Gather every line from the records below that contains the string "instances". Case counts, so a line matches only if it has that string with the same capitalization.

** Start **

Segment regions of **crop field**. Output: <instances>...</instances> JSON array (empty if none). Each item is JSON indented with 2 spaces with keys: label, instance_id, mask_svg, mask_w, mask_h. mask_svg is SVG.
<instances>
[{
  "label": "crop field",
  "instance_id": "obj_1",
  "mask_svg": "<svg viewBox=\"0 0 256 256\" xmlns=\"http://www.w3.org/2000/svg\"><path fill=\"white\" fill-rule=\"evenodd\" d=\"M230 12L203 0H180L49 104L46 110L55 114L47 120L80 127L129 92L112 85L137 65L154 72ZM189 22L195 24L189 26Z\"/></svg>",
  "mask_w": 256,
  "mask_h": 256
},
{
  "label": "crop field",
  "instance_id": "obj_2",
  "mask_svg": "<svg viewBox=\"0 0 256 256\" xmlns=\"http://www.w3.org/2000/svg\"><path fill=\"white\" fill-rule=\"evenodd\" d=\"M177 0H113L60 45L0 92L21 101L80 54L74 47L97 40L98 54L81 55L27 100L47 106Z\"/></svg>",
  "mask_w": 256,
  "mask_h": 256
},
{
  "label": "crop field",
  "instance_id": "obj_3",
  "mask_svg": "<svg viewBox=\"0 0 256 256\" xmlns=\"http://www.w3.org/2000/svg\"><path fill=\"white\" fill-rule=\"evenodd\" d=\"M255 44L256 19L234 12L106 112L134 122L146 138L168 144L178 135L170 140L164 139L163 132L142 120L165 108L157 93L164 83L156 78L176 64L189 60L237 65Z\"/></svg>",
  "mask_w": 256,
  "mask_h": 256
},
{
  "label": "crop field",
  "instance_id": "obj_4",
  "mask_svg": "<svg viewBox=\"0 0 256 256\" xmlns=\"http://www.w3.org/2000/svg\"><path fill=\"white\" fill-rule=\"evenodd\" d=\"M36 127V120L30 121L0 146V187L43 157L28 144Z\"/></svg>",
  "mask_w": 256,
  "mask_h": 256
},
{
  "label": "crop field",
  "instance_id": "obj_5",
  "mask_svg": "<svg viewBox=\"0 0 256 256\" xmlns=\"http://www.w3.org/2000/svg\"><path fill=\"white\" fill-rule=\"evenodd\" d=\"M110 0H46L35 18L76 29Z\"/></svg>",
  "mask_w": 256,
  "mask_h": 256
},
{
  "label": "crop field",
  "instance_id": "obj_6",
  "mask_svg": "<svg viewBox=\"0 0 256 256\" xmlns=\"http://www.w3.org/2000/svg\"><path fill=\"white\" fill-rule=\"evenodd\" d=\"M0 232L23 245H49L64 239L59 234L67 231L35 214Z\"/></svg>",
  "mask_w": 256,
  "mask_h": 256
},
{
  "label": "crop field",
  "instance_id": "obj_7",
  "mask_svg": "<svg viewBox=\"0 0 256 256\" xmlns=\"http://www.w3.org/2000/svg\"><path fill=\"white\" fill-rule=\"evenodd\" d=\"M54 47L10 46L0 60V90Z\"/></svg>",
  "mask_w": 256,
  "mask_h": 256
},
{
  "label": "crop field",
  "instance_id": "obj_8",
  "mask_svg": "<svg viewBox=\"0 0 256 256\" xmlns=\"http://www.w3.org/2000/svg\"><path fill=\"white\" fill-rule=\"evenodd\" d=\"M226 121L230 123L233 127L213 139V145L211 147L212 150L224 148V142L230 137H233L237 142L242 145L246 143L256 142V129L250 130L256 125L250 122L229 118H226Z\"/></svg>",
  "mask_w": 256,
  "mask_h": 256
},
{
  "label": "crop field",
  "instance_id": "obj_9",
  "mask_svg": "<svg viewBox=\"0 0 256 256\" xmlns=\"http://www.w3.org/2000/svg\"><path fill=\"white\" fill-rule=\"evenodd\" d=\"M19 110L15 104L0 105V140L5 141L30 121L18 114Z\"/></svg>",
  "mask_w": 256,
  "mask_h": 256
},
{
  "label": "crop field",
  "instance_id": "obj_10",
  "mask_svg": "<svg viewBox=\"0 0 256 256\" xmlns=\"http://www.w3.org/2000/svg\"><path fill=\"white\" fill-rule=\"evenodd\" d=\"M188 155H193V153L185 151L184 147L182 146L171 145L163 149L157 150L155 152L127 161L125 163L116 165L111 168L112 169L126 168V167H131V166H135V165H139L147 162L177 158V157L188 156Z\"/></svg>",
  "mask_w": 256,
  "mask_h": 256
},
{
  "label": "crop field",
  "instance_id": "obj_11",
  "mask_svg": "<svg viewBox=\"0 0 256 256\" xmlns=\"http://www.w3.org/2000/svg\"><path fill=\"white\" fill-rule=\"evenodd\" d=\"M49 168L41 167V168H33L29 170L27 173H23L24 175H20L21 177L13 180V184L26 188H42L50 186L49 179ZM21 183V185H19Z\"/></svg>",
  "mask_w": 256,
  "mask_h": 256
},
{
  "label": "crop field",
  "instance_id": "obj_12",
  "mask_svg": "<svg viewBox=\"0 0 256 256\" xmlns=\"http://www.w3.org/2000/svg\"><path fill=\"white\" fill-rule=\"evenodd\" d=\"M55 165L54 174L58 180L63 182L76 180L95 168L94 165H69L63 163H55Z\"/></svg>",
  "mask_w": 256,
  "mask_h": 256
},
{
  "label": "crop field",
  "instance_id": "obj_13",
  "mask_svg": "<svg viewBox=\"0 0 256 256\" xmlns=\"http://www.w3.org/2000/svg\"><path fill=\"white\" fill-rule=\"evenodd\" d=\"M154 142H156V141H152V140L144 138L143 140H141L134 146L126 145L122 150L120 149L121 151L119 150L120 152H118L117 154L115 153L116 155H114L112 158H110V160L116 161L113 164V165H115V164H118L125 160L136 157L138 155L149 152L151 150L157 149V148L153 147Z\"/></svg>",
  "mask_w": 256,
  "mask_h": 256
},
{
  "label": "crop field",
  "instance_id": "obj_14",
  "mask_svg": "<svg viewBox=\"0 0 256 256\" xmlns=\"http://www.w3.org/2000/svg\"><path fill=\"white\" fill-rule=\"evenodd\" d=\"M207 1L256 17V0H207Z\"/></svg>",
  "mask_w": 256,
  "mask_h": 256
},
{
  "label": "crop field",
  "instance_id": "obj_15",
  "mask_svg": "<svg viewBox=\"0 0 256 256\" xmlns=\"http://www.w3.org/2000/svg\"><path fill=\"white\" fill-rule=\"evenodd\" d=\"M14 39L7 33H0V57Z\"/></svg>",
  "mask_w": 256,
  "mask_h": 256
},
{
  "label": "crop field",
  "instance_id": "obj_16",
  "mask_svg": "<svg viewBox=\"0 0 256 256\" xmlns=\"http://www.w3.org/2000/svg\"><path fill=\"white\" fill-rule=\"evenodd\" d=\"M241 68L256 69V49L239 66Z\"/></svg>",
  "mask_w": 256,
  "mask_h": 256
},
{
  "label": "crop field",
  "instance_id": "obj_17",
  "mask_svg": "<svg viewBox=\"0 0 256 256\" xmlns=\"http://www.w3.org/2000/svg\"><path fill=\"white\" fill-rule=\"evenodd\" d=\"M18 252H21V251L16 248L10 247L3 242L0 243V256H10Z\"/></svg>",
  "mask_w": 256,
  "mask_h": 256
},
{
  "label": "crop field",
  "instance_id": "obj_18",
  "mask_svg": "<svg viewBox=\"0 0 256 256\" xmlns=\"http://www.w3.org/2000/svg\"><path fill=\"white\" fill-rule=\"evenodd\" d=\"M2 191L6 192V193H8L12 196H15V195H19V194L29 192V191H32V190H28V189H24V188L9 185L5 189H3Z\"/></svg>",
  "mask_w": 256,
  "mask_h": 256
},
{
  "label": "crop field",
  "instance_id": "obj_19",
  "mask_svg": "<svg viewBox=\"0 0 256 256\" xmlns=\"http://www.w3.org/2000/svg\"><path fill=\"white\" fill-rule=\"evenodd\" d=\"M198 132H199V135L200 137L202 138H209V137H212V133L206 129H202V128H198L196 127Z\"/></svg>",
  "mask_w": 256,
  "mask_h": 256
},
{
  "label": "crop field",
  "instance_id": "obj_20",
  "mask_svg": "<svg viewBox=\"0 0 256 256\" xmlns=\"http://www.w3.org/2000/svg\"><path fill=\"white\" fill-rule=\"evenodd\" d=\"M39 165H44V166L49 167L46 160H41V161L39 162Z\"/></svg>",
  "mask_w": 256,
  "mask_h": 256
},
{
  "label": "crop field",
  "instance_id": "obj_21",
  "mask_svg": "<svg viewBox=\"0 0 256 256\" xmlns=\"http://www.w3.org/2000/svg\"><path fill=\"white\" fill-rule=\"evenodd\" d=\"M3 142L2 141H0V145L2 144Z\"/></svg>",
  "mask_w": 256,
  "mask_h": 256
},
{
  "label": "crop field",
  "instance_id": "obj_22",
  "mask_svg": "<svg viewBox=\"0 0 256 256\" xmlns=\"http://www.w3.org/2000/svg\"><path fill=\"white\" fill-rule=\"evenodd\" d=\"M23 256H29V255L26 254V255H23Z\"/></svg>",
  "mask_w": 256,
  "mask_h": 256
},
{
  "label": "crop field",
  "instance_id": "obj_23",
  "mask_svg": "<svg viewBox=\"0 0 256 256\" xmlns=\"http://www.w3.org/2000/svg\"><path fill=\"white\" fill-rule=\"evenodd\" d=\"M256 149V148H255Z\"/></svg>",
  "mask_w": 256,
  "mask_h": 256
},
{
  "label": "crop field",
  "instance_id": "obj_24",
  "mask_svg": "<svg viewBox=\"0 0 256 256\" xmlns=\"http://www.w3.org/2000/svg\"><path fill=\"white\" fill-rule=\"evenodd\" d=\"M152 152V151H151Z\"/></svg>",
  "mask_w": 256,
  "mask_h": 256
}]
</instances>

** End **

◆ Reply to the task:
Segment regions of **crop field**. Output: <instances>...</instances> JSON array (empty if none). Each item is JSON indented with 2 spaces with keys: label, instance_id, mask_svg, mask_w, mask_h. mask_svg is SVG.
<instances>
</instances>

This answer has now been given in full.